-- Given text start --
MLisp

A Lisp dialect implementation in OCaml

Table of Contents

• Introduction
• Installation
• Language Overview
• Data Types
• Expressions and Control Flow
• Functions and Closures
• Variable Bindings
• Modules
• Macros
• Standard Library
• Examples
• License

Introduction

MLisp is a Lisp dialect implemented in OCaml, featuring a clean syntax, lexical scoping, closures, modules, and a macro system. It provides a REPL (Read-Eval-Print Loop) for interactive development and supports both interactive and file-based execution.

Installation

Prerequisites

• OCaml 5.0 or later
• Dune build system
• Core library and dependencies (see mlisp.opam)

Building

# Clone the repository
git clone <repository-url>
cd mlisp

# Install dependencies
opam install . --deps-only

# Build the project
dune build

# Install globally (optional)
dune install

Running

# Start the REPL
dune exec mlisp

# Run a MLisp file
dune exec mlisp -- <file.mlisp>

Language Overview

MLisp uses S-expression syntax with prefix notation. All expressions are evaluated in a functional style with lexical scoping.

Basic Syntax

• Comments: Lines starting with ;; are comments
• S-expressions: (function arg1 arg2 ...)
• Quoting: Use ` for quoting expressions: `foo or (quote foo)

Data Types

Numbers

MLisp supports integers and floating-point numbers:

42          ;; Integer
-17         ;; Negative integer
3.14        ;; Float

Booleans

#t          ;; True
#f          ;; False

Strings

"hello"     ;; String literal
"world"     ;; Another string
""          ;; Empty string
(@ "Hello" " " "World")  ;; String concatenation: "Hello World"
-- Given text end --
__Set task A__
List the features that the introduction of the MLisp text attributes to the language.
__Set task B__
Answer these questions from the MLisp text:
(i) How does a comment line begin?
(ii) Which command installs only the dependencies?
(iii) How is the boolean value true written?
__Set task C__
Carry on the MLisp text from its final line.
-- Raw records start --
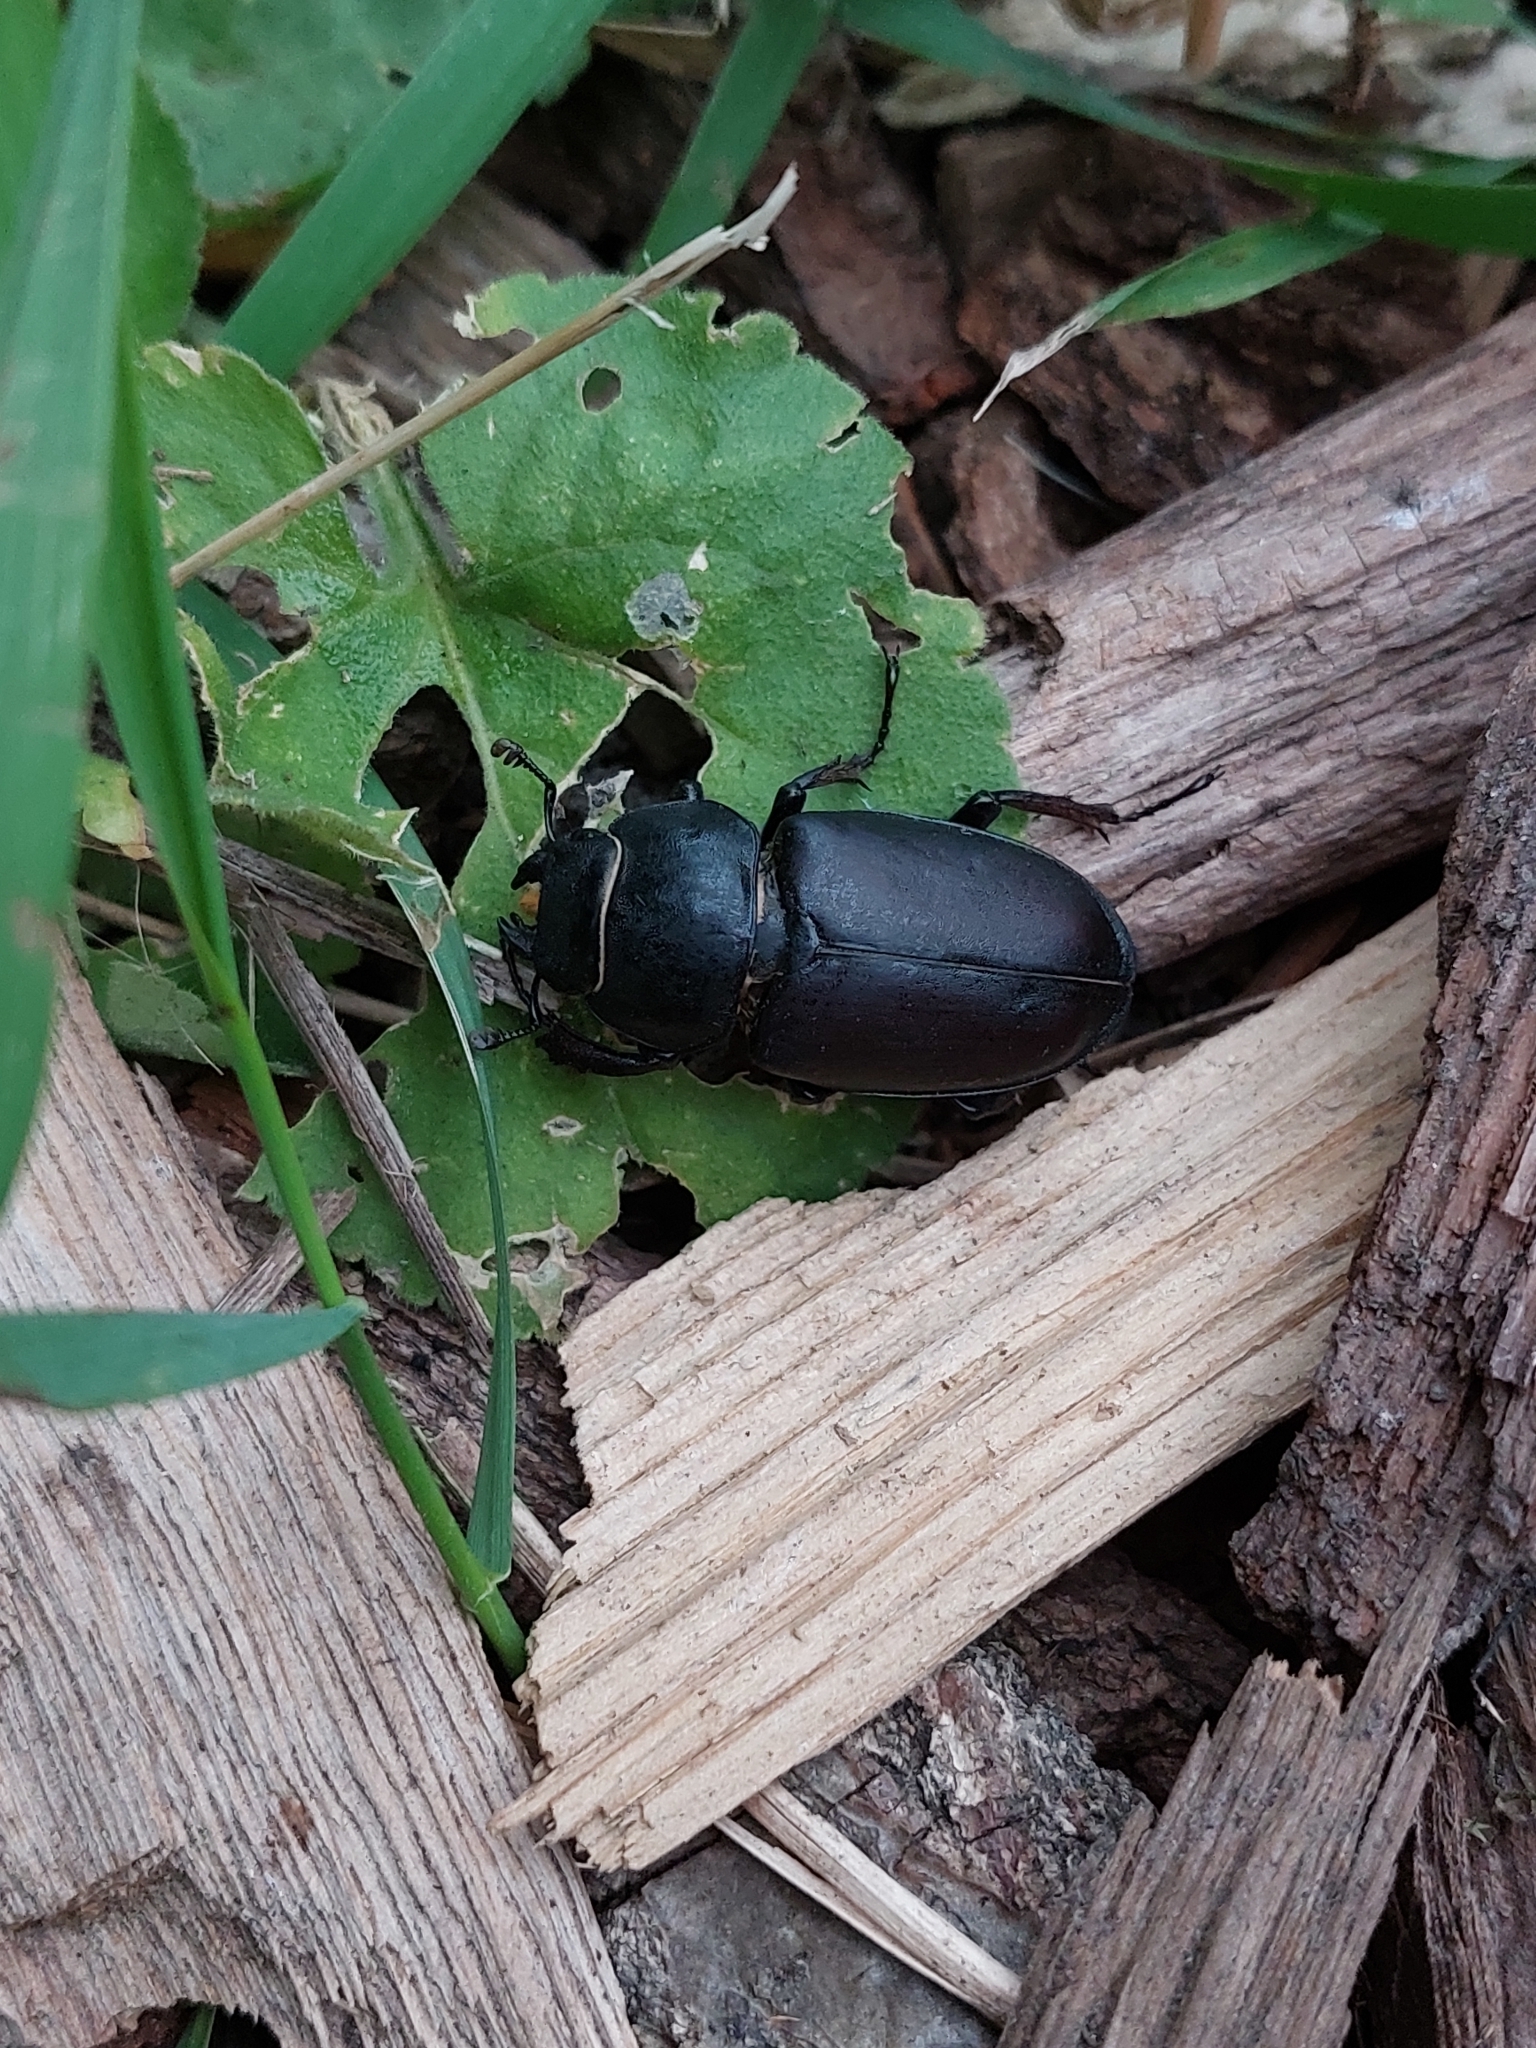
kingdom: Animalia
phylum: Arthropoda
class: Insecta
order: Coleoptera
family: Lucanidae
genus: Lucanus
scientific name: Lucanus cervus
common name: Stag beetle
-- Raw records end --
__Task response A__
- Clean syntax
- Lexical scoping
- Closures
- Modules
- A macro system

__Task response B__
(i) With ;;
(ii) opam install . --deps-only
(iii) #t

__Task response C__
Symbols

Symbols are identifiers used for variable names and function names:

foo         ;; Symbol (when evaluated)
`foo        ;; Quoted symbol

Lists and Nil

Lists are constructed using cons pairs, and nil represents the empty list:

nil         ;; Empty list
(cons 1 (cons 2 nil))  ;; List: (1 2)
(list 1 2 3)           ;; List constructor: (1 2 3)
(car '(1 2 3))         ;; 1 (first element)
(cdr '(1 2 3))         ;; (2 3) (rest of list)
(atom? x)              ;; #t if x is an atom, #f if it's a pair

Records

Records provide structured data:

(record 'point (list (list 'x 10) (list 'y 20)))
(record-get point-record 'x)  ;; Access field

Expressions and Control Flow

Arithmetic Operations

All arithmetic operators support variadic arguments:

(+ 1 2)           ;; 3
(+ 10 20 30)      ;; 60
(- 10 5)          ;; 5
(- 100 30 20)     ;; 50
(* 3 4)           ;; 12
(* 2 3 4)         ;; 24
(/ 10 2)          ;; 5
(/ 100 10 2)      ;; 5
(% 10 3)          ;; 1 (modulo)

Comparison Operators

(== 5 5)          ;; #t (equality)
(!= 5 6)          ;; #t (inequality)
(< 5 10)          ;; #t (less than)
(<= 5 10)         ;; #t (less than or equal)
(> 10 5)          ;; #t (greater than)
(>= 10 5)         ;; #t (greater than or equal)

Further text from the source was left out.